- Diocese: Diocese of London
- In office: 1 January 2016 – 31 December 2018 (res.)
- Other post: Adviser to the Bishop of London (2019–present)

Orders
- Ordination: 1996 (deacon) 1997(priest)

Personal details
- Born: 1967 (age 58–59)
- Education: Park High School Nelson and Colne College
- Alma mater: University of Kent

= Rosemary Lain-Priestley =

Rosemary Jane Lain-Priestley (born 1967) is a Church of England priest and former Archdeacon for the Two Cities.

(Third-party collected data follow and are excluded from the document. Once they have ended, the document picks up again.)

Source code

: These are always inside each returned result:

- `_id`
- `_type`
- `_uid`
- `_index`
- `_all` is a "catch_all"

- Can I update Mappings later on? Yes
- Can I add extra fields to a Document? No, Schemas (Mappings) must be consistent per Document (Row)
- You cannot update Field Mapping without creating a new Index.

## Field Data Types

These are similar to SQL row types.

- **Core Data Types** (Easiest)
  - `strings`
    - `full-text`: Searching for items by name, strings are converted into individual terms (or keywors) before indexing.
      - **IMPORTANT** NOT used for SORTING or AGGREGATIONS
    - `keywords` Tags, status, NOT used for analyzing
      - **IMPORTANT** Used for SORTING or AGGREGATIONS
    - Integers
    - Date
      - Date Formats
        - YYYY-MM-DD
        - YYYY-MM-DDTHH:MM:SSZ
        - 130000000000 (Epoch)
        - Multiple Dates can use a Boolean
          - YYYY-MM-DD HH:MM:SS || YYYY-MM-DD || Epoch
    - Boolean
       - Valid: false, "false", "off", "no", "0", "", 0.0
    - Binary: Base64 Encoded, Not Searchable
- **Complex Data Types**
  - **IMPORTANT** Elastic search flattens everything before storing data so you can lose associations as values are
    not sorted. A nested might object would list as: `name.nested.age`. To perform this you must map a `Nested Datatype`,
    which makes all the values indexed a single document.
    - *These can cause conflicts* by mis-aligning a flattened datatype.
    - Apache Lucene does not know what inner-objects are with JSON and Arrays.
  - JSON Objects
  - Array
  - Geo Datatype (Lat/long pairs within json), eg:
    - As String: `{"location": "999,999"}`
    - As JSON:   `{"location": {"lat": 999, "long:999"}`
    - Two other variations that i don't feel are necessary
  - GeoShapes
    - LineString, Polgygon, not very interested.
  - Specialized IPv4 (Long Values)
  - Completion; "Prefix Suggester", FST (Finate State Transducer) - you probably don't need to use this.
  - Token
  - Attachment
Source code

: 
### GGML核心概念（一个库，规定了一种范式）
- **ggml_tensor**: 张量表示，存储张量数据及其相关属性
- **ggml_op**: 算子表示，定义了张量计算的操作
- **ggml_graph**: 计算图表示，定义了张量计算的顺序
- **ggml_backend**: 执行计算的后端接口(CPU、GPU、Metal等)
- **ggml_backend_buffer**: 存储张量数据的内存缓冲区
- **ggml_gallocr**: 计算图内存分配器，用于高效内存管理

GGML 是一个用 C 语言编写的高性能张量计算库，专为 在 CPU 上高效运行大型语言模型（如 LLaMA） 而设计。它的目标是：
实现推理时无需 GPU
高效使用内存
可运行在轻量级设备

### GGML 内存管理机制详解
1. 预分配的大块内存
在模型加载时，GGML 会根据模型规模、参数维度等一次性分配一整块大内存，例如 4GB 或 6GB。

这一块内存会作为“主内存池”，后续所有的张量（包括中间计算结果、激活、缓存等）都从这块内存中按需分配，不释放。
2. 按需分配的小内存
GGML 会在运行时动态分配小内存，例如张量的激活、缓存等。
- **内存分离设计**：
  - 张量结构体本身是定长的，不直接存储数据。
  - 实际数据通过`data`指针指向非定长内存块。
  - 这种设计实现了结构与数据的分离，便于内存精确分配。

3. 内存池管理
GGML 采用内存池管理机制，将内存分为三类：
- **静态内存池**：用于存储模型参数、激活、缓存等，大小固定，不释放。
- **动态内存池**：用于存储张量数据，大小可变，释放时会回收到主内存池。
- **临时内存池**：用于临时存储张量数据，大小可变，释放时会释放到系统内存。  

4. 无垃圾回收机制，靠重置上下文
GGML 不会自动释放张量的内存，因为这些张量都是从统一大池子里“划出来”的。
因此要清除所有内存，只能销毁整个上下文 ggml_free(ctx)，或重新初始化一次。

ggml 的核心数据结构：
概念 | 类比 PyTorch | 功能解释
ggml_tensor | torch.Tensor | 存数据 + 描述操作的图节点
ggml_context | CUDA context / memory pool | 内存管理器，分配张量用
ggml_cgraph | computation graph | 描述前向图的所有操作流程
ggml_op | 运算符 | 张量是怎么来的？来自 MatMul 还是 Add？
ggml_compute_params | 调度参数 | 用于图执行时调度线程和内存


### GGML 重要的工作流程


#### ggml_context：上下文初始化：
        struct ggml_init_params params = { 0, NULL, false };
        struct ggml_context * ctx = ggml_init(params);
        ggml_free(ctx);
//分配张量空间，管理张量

==Early life and education==
She was born in 1967 in Lancashire, England. She was educated at the University of Kent and worked as an immigration adviser until joining the Carlisle Diocese Training Course. She holds an MA from King's College London.

==Ordained ministry==
She was ordained deacon in 1996 and priest in 1997. After curacies at St Paul, Scotforth and St Martin-in-the-Fields she was the Dean of Women's Ministry in the Two Cities Area from 2006 to 2015. In 2016 she became the Associate Archdeacon of London, working with Luke Miller, the Archdeacon of London. She was collated to the Archdeaconry of Charing Cross, but her title was later revised to "Archdeacon for the Two Cities". She resigned her archdeaconry on 31 December 2018, to become an Adviser to the Bishop of London.

== Personal life ==
She is married and has three children, two daughters and one son.